** Opening MATERIAL PROVIDED block **

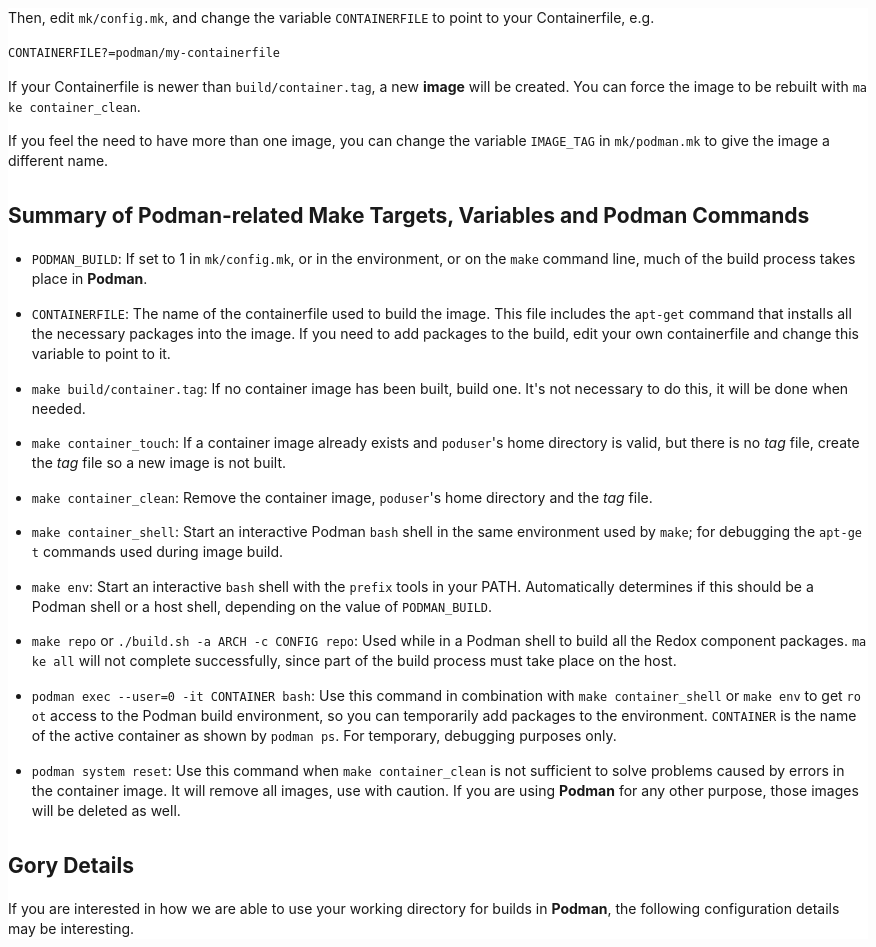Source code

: 
Then, edit `mk/config.mk`, and change the variable `CONTAINERFILE` to point to your Containerfile, e.g.
```
CONTAINERFILE?=podman/my-containerfile
```

If your Containerfile is newer than `build/container.tag`, a new **image** will be created. You can force the image to be rebuilt with `make container_clean`.

If you feel the need to have more than one image, you can change the variable `IMAGE_TAG` in `mk/podman.mk` to give the image a different name.

## Summary of Podman-related Make Targets, Variables and Podman Commands

- `PODMAN_BUILD`: If set to 1 in `mk/config.mk`, or in the environment, or on the `make` command line, much of the build process takes place in **Podman**.

- `CONTAINERFILE`: The name of the containerfile used to build the image. This file includes the `apt-get` command that installs all the necessary packages into the image. If you need to add packages to the build, edit your own containerfile and change this variable to point to it.

- `make build/container.tag`: If no container image has been built, build one. It's not necessary to do this, it will be done when needed.

- `make container_touch`: If a container image already exists and `poduser`'s home directory is valid, but there is no *tag* file, create the *tag* file so a new image is not built.

- `make container_clean`: Remove the container image, `poduser`'s home directory and the *tag* file.

- `make container_shell`: Start an interactive Podman `bash` shell in the same environment used by `make`; for debugging the `apt-get` commands used during image build.

- `make env`: Start an interactive `bash` shell with the `prefix` tools in your PATH. Automatically determines if this should be a Podman shell or a host shell, depending on the value of `PODMAN_BUILD`.

- `make repo` or `./build.sh -a ARCH -c CONFIG repo`: Used while in a Podman shell to build all the Redox component packages. `make all` will not complete successfully, since part of the build process must take place on the host.

- `podman exec --user=0 -it CONTAINER bash`: Use this command in combination with `make container_shell` or `make env` to get `root` access to the Podman build environment, so you can temporarily add packages to the environment. `CONTAINER` is the name of the active container as shown by `podman ps`. For temporary, debugging purposes only.

- `podman system reset`: Use this command when `make container_clean` is not sufficient to solve problems caused by errors in the container image. It will remove all images, use with caution. If you are using **Podman** for any other purpose, those images will be deleted as well.

## Gory Details

If you are interested in how we are able to use your working directory for builds in **Podman**, the following configuration details may be interesting.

** Closing MATERIAL PROVIDED block **

= TASK DIRECTIONS =
Print once more, exactly, the lines that start at the top of the records above and end at the line with "point to it.", skipping all pictures.

= EXERCISE OUTPUT =
Source code

: 
Then, edit `mk/config.mk`, and change the variable `CONTAINERFILE` to point to your Containerfile, e.g.
```
CONTAINERFILE?=podman/my-containerfile
```

If your Containerfile is newer than `build/container.tag`, a new **image** will be created. You can force the image to be rebuilt with `make container_clean`.

If you feel the need to have more than one image, you can change the variable `IMAGE_TAG` in `mk/podman.mk` to give the image a different name.

## Summary of Podman-related Make Targets, Variables and Podman Commands

- `PODMAN_BUILD`: If set to 1 in `mk/config.mk`, or in the environment, or on the `make` command line, much of the build process takes place in **Podman**.

- `CONTAINERFILE`: The name of the containerfile used to build the image. This file includes the `apt-get` command that installs all the necessary packages into the image. If you need to add packages to the build, edit your own containerfile and change this variable to point to it.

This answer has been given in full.